**What is expected**
Lines with "preference" in the entries below: count them and reply with the number alone.

*** Input data Section Begins ***

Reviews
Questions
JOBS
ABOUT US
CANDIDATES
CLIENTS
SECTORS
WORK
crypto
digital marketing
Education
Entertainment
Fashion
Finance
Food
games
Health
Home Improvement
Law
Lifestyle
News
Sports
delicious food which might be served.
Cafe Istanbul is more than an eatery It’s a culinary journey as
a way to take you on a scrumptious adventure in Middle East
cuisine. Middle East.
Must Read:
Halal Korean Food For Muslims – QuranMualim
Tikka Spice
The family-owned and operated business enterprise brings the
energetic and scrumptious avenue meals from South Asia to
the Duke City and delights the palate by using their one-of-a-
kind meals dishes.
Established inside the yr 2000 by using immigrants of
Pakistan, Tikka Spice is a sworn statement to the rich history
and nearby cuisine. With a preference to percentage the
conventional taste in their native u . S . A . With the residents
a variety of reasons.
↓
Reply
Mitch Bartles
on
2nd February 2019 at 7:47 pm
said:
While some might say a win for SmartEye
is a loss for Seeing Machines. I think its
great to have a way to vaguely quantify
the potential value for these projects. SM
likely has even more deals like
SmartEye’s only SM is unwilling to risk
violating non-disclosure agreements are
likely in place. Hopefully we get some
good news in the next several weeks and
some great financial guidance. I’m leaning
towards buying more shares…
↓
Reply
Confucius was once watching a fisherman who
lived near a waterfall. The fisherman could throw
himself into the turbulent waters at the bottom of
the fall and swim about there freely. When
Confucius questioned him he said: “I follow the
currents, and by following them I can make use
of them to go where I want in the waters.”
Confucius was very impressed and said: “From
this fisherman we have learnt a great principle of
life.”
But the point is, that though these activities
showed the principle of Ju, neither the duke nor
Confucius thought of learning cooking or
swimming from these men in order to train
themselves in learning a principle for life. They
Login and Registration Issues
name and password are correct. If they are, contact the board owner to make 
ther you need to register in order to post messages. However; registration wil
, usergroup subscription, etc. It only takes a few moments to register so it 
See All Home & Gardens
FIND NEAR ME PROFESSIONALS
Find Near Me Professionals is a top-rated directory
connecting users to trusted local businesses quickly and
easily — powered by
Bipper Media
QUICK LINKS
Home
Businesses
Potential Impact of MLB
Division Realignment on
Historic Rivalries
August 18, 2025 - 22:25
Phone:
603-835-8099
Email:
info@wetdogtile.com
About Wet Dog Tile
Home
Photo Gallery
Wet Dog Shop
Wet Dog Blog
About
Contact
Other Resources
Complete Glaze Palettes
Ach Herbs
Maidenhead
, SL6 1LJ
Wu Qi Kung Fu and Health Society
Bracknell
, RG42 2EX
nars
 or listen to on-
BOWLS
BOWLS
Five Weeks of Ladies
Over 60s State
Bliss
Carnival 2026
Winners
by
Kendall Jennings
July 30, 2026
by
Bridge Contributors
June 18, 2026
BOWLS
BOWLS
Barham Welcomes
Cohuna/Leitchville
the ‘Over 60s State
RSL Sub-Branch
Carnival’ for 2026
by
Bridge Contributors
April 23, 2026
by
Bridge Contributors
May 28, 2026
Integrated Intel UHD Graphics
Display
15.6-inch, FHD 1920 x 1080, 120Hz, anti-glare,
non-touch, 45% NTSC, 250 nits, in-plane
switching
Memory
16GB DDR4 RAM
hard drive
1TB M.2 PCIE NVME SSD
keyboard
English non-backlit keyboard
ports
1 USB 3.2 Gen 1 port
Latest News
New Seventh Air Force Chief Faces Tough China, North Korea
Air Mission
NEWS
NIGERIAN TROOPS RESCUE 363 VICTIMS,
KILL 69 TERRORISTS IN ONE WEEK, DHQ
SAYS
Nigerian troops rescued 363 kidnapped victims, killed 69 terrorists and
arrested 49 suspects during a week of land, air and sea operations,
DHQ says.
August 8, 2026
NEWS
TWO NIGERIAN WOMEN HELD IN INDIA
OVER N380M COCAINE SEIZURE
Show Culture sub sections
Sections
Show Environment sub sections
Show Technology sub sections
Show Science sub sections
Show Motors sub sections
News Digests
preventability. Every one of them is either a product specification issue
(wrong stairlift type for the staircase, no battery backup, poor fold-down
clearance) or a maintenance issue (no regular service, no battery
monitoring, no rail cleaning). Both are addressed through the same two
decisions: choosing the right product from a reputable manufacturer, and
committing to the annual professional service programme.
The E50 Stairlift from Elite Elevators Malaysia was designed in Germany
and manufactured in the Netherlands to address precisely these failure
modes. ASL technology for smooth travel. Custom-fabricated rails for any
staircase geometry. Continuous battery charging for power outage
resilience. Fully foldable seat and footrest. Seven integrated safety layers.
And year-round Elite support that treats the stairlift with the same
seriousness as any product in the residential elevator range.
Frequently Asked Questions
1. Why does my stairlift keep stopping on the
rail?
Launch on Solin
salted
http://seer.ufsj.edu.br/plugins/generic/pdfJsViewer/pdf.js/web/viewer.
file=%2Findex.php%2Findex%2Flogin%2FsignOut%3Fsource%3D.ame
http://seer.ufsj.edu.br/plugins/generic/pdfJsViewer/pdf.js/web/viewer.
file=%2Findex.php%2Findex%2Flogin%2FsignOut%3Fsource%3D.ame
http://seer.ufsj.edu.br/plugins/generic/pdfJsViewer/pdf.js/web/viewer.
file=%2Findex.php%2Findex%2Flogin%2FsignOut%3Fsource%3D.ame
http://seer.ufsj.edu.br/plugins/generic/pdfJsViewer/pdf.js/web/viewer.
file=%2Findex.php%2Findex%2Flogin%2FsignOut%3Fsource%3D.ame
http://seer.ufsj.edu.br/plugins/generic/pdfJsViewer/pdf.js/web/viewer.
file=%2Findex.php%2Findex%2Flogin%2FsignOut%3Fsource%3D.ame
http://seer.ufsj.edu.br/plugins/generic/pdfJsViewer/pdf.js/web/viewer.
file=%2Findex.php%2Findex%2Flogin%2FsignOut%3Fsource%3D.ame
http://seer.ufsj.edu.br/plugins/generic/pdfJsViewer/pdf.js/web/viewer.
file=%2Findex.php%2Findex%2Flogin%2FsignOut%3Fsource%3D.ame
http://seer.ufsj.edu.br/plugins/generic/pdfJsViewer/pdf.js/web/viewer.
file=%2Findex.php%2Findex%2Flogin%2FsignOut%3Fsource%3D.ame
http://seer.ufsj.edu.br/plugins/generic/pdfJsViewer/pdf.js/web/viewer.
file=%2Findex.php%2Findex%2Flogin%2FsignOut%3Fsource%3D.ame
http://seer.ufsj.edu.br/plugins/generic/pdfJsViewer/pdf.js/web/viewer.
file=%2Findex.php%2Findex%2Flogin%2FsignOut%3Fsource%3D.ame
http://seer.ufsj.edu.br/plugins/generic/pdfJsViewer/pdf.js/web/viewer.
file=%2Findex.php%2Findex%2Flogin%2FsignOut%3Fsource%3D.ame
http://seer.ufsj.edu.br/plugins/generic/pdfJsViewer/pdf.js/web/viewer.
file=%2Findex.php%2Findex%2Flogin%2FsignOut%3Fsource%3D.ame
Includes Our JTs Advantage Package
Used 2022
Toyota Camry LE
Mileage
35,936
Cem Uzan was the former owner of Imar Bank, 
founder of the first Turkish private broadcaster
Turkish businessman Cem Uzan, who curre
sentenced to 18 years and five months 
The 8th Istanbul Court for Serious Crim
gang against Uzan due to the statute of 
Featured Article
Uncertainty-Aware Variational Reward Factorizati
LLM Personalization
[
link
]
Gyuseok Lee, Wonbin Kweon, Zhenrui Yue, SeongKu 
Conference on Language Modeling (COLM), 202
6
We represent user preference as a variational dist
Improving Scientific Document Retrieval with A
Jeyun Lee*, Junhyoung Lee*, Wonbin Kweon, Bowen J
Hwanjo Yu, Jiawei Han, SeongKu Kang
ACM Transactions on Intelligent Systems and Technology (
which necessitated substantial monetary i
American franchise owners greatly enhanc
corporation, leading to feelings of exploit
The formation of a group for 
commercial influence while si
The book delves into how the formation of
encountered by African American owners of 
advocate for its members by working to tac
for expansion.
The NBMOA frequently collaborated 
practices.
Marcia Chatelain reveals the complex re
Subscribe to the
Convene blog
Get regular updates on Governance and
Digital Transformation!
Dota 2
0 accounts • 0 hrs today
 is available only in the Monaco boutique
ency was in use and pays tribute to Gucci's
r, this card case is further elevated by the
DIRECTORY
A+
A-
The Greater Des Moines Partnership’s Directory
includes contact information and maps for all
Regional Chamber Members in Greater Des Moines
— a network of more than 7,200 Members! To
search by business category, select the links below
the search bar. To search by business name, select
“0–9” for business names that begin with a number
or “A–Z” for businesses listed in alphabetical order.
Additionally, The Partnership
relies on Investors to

*** Input data Section Ends ***

**Response below**
2